Conclusion and commentary

Upon first receiving complaints from the public about controversial statements, regulators in Ontario have generally issued formal and informal cautions for registrants to take greater care with their words (Peterson,Gill, and Polidoulis). In cases where this advice is not appropriately heeded (Peterson), or where the potential consequences of the registrant spreading misinformation are severe (Pitter), regulators would impose a more onerous remedial consequence of mandating completion of specific education, with possible disciplinary action to follow if it was not completed to the regulator’s satisfaction. 

Though not covered in this blog, disciplinary decisions for spreading misinformation do exist, where registrants were reprimanded and suspended from practice until their remedial education was complete (see College of Audiologists and Speech-Language Pathologists of Ontario v. Berge2024 ONCASPD 5). Engaging in uncivil discourse or spreading misleading information may also, when considered alongside other impugned conduct, constitute professional misconduct and support removal of licensure (Becker, also see Trozzi v College of Physicians and Surgeons of Ontario2024 ONSC 6096). 

While the pathway of consequences from remedial to disciplinary follows a reasonable escalation in severity and demand on a registrant (in terms of time, resources, and level of public notice), it remains inconsistent exactly when a controversial statement becomes professionally problematic. The panel in Pitter raised concerns with a statement that “Big pharma doesn’t want doctors to treat with Hydroxychloroquine”, while the panel in Gill determined it was not “verifiably false” to say that hydroxychloroquine was an “existing effective defence” against COVID as there did exist a “reasonable study” that indicated early treatment with hydroxychloroquine could reduce mortality in COVID patients. This standard also creates an extra onus on panels to be arbiters of scientific fact, and can pose issues during periods such as the pandemic, when scientific studies were initially scarce but actively progressed at a rapid pace, and public interest favoured minimizing unqualified speculation while research was emerging. 

It is also notable that in Peterson, some comments that were acknowledged to be “provocative and inflammatory” were not subject to regulatory moderation because they could be interpreted as being “an innuendo, a joke, or a parody”. In contrast, another regulator in Ontario had decided earlier this year that innuendo on social media can in fact be unprofessional (see Chaban v. Royal College of Dental Surgeons of Ontario2024 ONSC 1075), and the impugned statements in Polidoulis, which were deemed “open to misinterpretation”, were actioned upon. The Panel in Peterson did not detail why his alleged comments encouraging suicide might be construed as dark humour, but ones about air pollution impacting “just poor children” and that the world had “too many people on it anyways” could not. It is notable that the former statements were written tweets, whereas the latter one was an oral statement on a podcast, where there would presumably have been more cues as to the sprit in which it was provided.
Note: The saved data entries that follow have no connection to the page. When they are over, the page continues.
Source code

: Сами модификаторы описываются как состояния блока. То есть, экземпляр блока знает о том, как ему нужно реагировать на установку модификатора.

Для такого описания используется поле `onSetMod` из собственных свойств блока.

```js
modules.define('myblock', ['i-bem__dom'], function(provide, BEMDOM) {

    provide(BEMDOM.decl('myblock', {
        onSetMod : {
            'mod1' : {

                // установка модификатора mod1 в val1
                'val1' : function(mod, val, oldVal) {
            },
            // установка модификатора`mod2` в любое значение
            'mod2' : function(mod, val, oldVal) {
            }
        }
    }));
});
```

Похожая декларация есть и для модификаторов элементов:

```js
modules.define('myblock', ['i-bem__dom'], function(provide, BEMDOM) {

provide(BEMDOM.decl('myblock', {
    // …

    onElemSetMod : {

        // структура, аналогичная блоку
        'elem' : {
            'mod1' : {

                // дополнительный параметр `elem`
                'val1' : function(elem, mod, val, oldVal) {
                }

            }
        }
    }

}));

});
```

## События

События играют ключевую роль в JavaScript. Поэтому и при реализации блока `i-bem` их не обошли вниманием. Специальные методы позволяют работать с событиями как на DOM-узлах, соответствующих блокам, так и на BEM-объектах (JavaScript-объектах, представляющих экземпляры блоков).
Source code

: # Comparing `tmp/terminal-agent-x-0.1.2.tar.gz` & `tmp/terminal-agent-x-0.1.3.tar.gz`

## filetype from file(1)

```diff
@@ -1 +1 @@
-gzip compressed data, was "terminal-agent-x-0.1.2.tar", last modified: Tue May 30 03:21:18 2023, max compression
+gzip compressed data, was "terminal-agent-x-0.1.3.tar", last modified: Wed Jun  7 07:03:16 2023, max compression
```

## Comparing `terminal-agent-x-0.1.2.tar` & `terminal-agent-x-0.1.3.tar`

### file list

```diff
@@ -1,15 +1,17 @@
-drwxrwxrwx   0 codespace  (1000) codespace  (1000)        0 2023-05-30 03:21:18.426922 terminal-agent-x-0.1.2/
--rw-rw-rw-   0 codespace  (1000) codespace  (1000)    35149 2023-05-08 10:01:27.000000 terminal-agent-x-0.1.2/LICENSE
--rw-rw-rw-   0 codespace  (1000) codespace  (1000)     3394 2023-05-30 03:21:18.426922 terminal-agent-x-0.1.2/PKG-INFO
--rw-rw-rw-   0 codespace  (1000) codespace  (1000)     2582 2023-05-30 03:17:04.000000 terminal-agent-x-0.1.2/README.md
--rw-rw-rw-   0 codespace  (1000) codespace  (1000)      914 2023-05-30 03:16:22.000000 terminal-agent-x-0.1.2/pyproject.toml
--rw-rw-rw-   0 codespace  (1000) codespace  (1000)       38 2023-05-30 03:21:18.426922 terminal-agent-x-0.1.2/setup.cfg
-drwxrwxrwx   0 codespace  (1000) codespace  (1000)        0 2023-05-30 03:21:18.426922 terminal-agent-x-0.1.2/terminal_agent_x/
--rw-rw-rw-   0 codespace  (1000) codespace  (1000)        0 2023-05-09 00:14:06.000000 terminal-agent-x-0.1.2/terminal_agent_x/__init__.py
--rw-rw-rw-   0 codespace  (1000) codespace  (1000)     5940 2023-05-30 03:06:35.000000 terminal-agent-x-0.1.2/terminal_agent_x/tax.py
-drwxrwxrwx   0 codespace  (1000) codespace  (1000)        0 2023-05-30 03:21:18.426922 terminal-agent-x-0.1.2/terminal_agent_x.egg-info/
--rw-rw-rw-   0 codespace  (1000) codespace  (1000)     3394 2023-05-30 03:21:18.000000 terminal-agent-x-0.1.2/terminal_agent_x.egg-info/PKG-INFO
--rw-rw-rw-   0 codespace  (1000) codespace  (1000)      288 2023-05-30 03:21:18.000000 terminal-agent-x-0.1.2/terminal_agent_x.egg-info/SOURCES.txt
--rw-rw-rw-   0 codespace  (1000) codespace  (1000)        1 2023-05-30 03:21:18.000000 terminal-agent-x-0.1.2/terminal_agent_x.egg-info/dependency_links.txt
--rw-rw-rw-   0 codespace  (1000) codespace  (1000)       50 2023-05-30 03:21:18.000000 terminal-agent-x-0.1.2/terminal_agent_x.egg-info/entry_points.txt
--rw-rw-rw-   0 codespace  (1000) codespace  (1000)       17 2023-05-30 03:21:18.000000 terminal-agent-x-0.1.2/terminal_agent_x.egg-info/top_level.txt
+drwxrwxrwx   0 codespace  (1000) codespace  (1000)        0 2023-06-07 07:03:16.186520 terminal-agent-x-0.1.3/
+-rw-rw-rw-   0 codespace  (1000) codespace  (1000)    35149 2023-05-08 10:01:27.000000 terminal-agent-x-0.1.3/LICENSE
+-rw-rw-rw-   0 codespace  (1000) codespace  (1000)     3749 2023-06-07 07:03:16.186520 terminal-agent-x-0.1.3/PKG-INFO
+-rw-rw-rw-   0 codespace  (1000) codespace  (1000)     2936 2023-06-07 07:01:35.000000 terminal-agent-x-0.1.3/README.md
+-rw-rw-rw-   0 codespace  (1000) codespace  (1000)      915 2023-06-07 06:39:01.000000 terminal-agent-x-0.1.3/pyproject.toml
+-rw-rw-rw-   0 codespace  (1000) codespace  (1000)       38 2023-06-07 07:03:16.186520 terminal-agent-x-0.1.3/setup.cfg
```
In this way, Peterson introduces a further onus on panels to assess whether a statement could have been said in an unserious manner (and therefore not subject to regulatory moderation), which can be particularly difficult to parse in written forums where nuances of speech do not always translate well. 

Peterson opens by affirming that individuals who join a regulated profession do not lose their Charter-protected right to freedom of expression, but must abide by the rules of their regulatory body that may limit that freedom. As the case law develops, we are seeing guidelines as to how those limitations are applied, though assessing whether certain commentary is subject to regulatory moderation presents certain challenges for regulators. Overall, the consensus for how to speak as a professional seems to remain what we’ve all grown up hearing: tell the truth, and be respectful.